When a new program director came in and released The Rude Brothers from their prime time radio show, the major market radio station in Los Angeles, KLOS, called and wanted to sign them.  Just when they were set to fly to LA the executive who hired them died.  The new executive decided to bring in his own personalities, Mark and Brian instead.  By now, Brad, experienced in opportunities vanishing at the tip of his fingers, held to his faith that everything happens for a reason.  Ultimately, The Rude Brothers turned down big money to replace Mark and Brian in Birmingham, Alabama to sign with Fresno radio station KKDJ. The Rude Brothers owned Fresno for three years until Atlanta, Georgia called Chris, and with Brad’s blessing, Chris moved on without him until 1991, when Chris called him to produce his show.

“Things were great until they weren’t,” Brad shares in a more serious tone. “I don’t mind talking about it.  I crashed and burned in 1994.  I almost died.  I was looking at a lot of time and ended up doing the whole rehab thing.  Haven’t had a drink since…not even an aspirin. It was the 16th of Dec. 1994.  I don’t want to break anonymity, but there were some high profile people that helped me in my recovery. We wouldn’t be here talking if it wasn’t for the people in my life.  And God ~ God’s number one.  Anything I did from that point on, it was Him not me.  There was a reason why I didn’t get those deals; I would have become a statistic. It took my ass being kicked really hard, hitting bottom. When you look at death in the face you figure out what you need to do to get out of there.  I’m not ready to go through that door yet.  Then meeting my wife Connie was the best thing that ever happened to me.”

“Working for the Heat was the most fun of my career,” Brad stated.  There he was allowed to follow his heart by promoting a new independent band every day during prime time.  Awesome Dude Videos produced a promo that went viral on YouTube. The video received hits everywhere around the world.  Brad was also instrumental in bringing new independent bands to the Rock Yard. That’s when local entertainer and CV Weekly columnist, Lola Rossi, heard about what Brad was doing and wrote about him in an issue that landed in the hands of Al Bowman, CEO of LA music awards.  “I get a call from Al and he tells me, ‘Nobody’s doing this! It’s incredible. You’re the only jock in California that is promoting independent music in primetime radio. We want to give you a life time achievement fame award for best rock DJ for your involvement in independent music.’ At first I thought it was a joke. It wasn’t. This was the 22nd awards show.  In my career, you don’t think about awards.  That award really touched me.  They didn’t know anything about me other than what I did on the radio.” As seems to be a theme for this celebrated entertainer, Brad shares light heartedly, “I got the award and was simultaneously let go from the Heat when they switched formats.”  With sincere disappointment he says, “There is no classic rock in the valley now.” Then with a determined look he told me, ”But Lisa, I’m not done yet.”

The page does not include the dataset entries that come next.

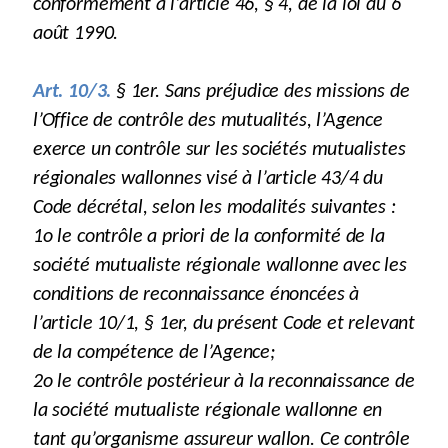
conformément à l’article 46, § 4, de la loi du 6
août 1990.
Art. 10/3.
§ 1er. Sans préjudice des missions de
l’Office de contrôle des mutualités, l’Agence
exerce un contrôle sur les sociétés mutualistes
régionales wallonnes visé à l’article 43/4 du
Code décrétal, selon les modalités suivantes :
1o le contrôle a priori de la conformité de la
société mutualiste régionale wallonne avec les
conditions de reconnaissance énoncées à
l’article 10/1, § 1er, du présent Code et relevant
de la compétence de l’Agence;
2o le contrôle postérieur à la reconnaissance de
la société mutualiste régionale wallonne en
tant qu’organisme assureur wallon. Ce contrôle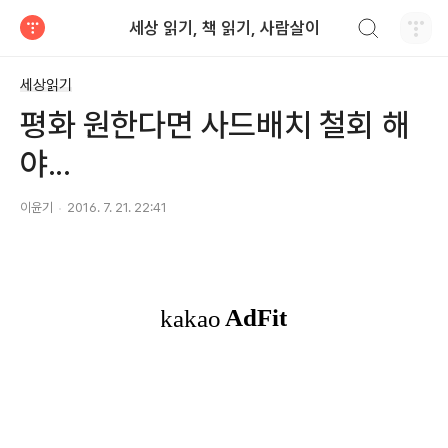
검색하기
세상 읽기, 책 읽기, 사람살이
티스토리
세상읽기
평화 원한다면 사드배치 철회 해
야...
이윤기
2016. 7. 21. 22:41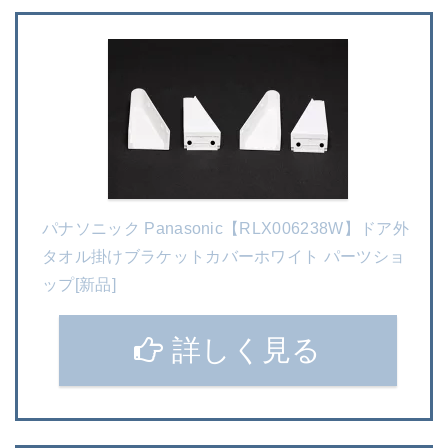
パナソニック Panasonic【RLX006238W】ドア外
タオル掛けブラケットカバーホワイト パーツショ
ップ[新品]
詳しく見る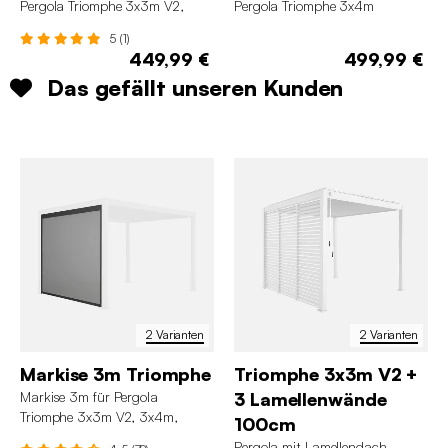
Pergola Triomphe 3x3m V2,
Pergola Triomphe 3x4m
3x4m, 3x6m Aluminium
Aluminium Holzoptik
5 (1)
Holzoptik
449,99 €
499,99 €
Das gefällt unseren Kunden
2 Varianten
2 Varianten
Markise 3m Triomphe
Triomphe 3x3m V2 +
Markise 3m für Pergola
3 Lamellenwände
Triomphe 3x3m V2, 3x4m,
100cm
3x6m
Pergola mit Lamellendach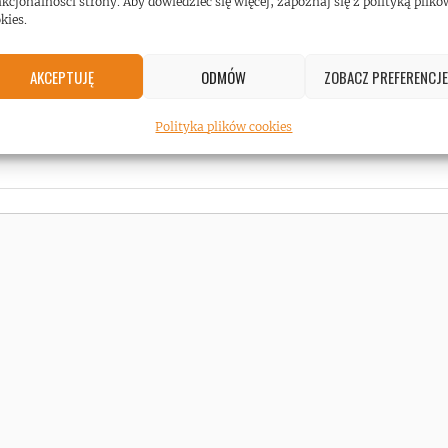
e w 2021
jazdy – będzie głośno!
kcjonalności strony. Aby dowiedzieć się więcej, zapoznaj się z polityką plikó
kies.
#Gwiazdy rock/metal
AKCEPTUJĘ
ODMÓW
ZOBACZ PREFERENCJE
Polityka plików cookies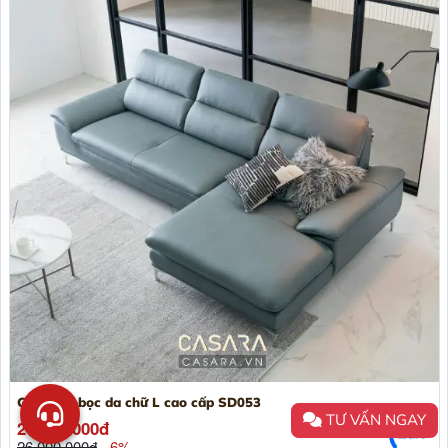
Ghế sofa bọc da chữ L cao cấp SD053
TƯ VẤN NGAY
24.500.000đ
26.000.000đ
- 6%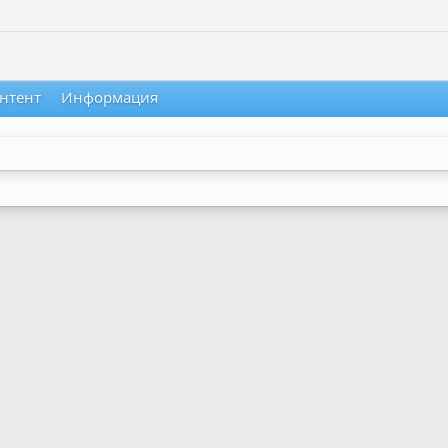
нтент
Информация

As confident, passionate and optimistic as ever, Brad is currently writing a script for a dark comedy along with a sequel to his already released movie CSI Alm Prings.  “’I’ve done as much as I can do in radio. I am an entertainer and a performer.  I can’t just do the time and the weather and say ‘This is Fleetwood Mac coming up.’ I’ve got to entertain my listening audience. And that’s what I did and I’m proud of it.  I miss them though.  I want to play the artists that deserve to be heard.  I’ve done so much in my career, for me it’s about helping the other bands. I’ve done what I’ve done.  Now I need to help someone else.”

Brad Mercer will be performing on New Year’s Eve at The Purple Room in Palm Springs from 9pm-1am with his band including; Tim Kramer guitar, Tim High bass, David Williams drums, and surprise guest vocalists.